At the beginning of the evening our energizing hostess Jessica Mickey, pondering the classic debate of the Beatles versus the Rolling Stones, pointed out that while the Beatles sang from their hearts the Stones sang from their more “southerly” regions. This masculine sexuality was flipped upside down by many of the female performers throughout the evening. In contrast to Eden Fonvielle’s delightfully theatrical embodiment of Mick Jagger, Samantha Church and Lily Slay took ownership of their songs with unapologetically feminine approaches. Samantha Church followed the sobering effect of Jill Lewis’ breathtaking vocals with a raunchier, wild rendition of “Miss You.” After those impressive power-packed vocalizations Samantha took a breather and promised the audience: “Alright now we’ll get things started.” She arrested us again with “Start Me Up,” which kept the audience members dancing and jumping up and down. The sultry Lily Slay followed with a confrontational delivery of “Paint it Black” that involved shedding a red wig (to reveal, of course, a black one underneath) and even whipping out a kazoo to mimic the original song’s droning sitar.

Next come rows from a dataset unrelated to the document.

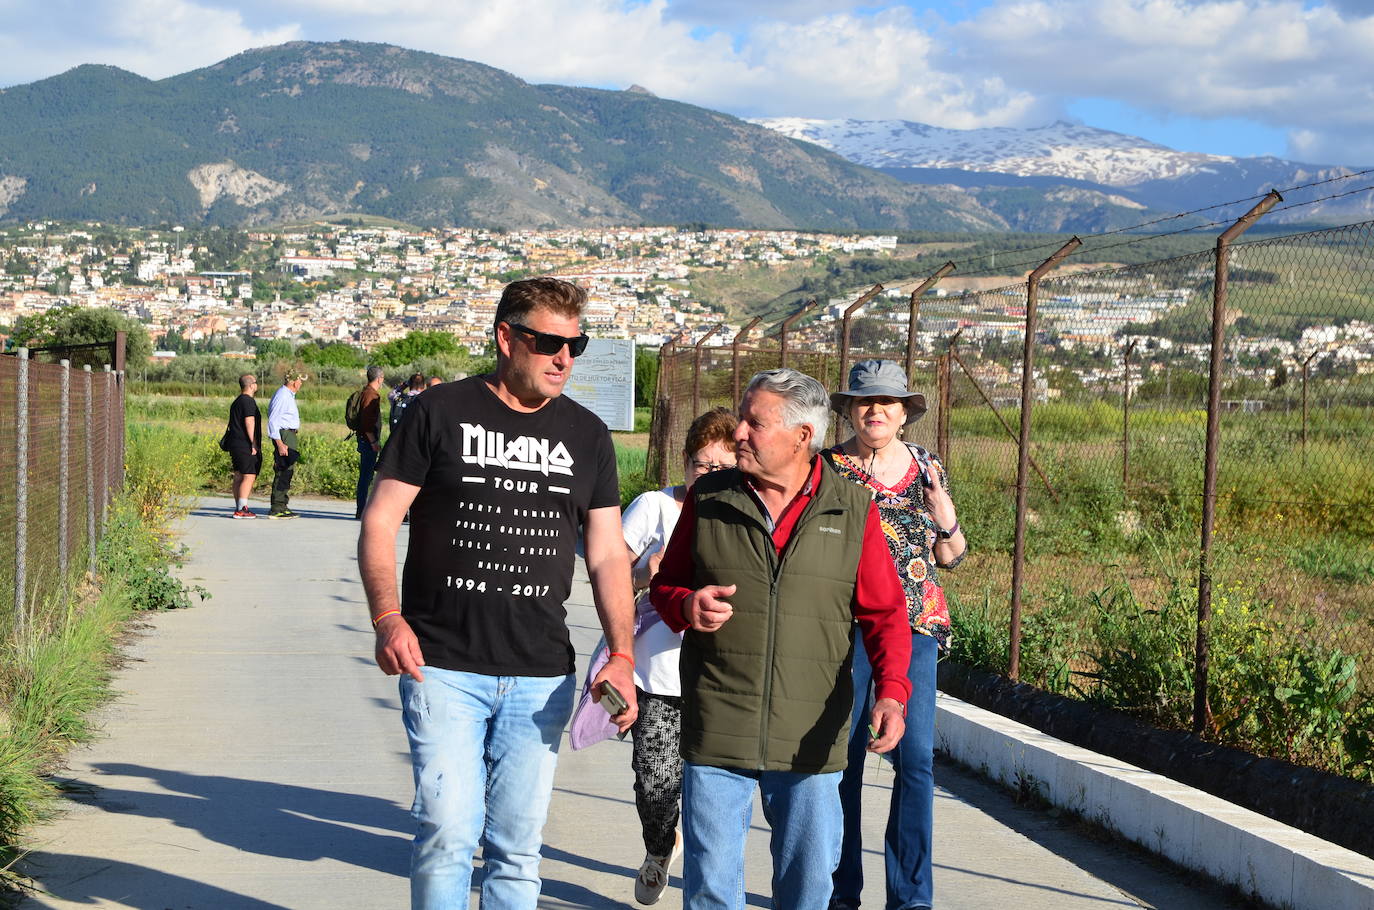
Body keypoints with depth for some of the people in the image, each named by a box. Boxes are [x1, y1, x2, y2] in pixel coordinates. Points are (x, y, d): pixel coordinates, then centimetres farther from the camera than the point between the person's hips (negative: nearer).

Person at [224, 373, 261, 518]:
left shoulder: (236, 402, 19)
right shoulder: (248, 401, -11)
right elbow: (249, 422, -19)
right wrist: (254, 444, -17)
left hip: (235, 445, 10)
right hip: (245, 445, -10)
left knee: (238, 476, 10)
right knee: (249, 476, -11)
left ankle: (238, 508, 12)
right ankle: (242, 509, -17)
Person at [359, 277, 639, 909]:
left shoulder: (586, 436, 10)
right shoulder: (439, 413, 0)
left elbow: (608, 554, 12)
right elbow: (379, 521, -1)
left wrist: (621, 654, 0)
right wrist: (387, 618, -16)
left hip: (541, 678, 3)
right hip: (443, 667, -3)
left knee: (518, 845, 8)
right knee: (448, 833, -8)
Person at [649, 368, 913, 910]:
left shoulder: (853, 511, 2)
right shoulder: (708, 499, 4)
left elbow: (884, 614, 3)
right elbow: (665, 584, 13)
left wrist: (891, 691, -13)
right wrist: (686, 606, -11)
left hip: (810, 740, 0)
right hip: (716, 733, 0)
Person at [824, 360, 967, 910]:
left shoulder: (926, 467, 10)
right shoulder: (828, 468, 1)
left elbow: (950, 556, 15)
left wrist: (941, 507, -4)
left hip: (915, 626, 2)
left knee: (916, 757, -3)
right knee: (842, 756, 1)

“Let’s bring those fine bitches back out here!” spoke our hostess, summoning all of the musicians for an encore of “Honky Tonk Women.” Bob Culver, the keyboardist for the Hungry Monks, broke out the fiddle. The ladies passed the mic around to belt out the chorus and Eden Fonvielle emphatically strutted across the stage again. When was the last time you went to a rock concert to be treated with a saxophone solo (as I was throughout the evening by Matt Kearney with the Hungry Monks)? How often do we hear covers of the Rolling Stones interspersed with piano solos? And how often do powerful professional female vocalists take center-stage for these covers? I am excited for future shows in the “Women &” series and I am curious as to whether they might pay tribute to female rock and roll legends or keep up the gender dichotomy.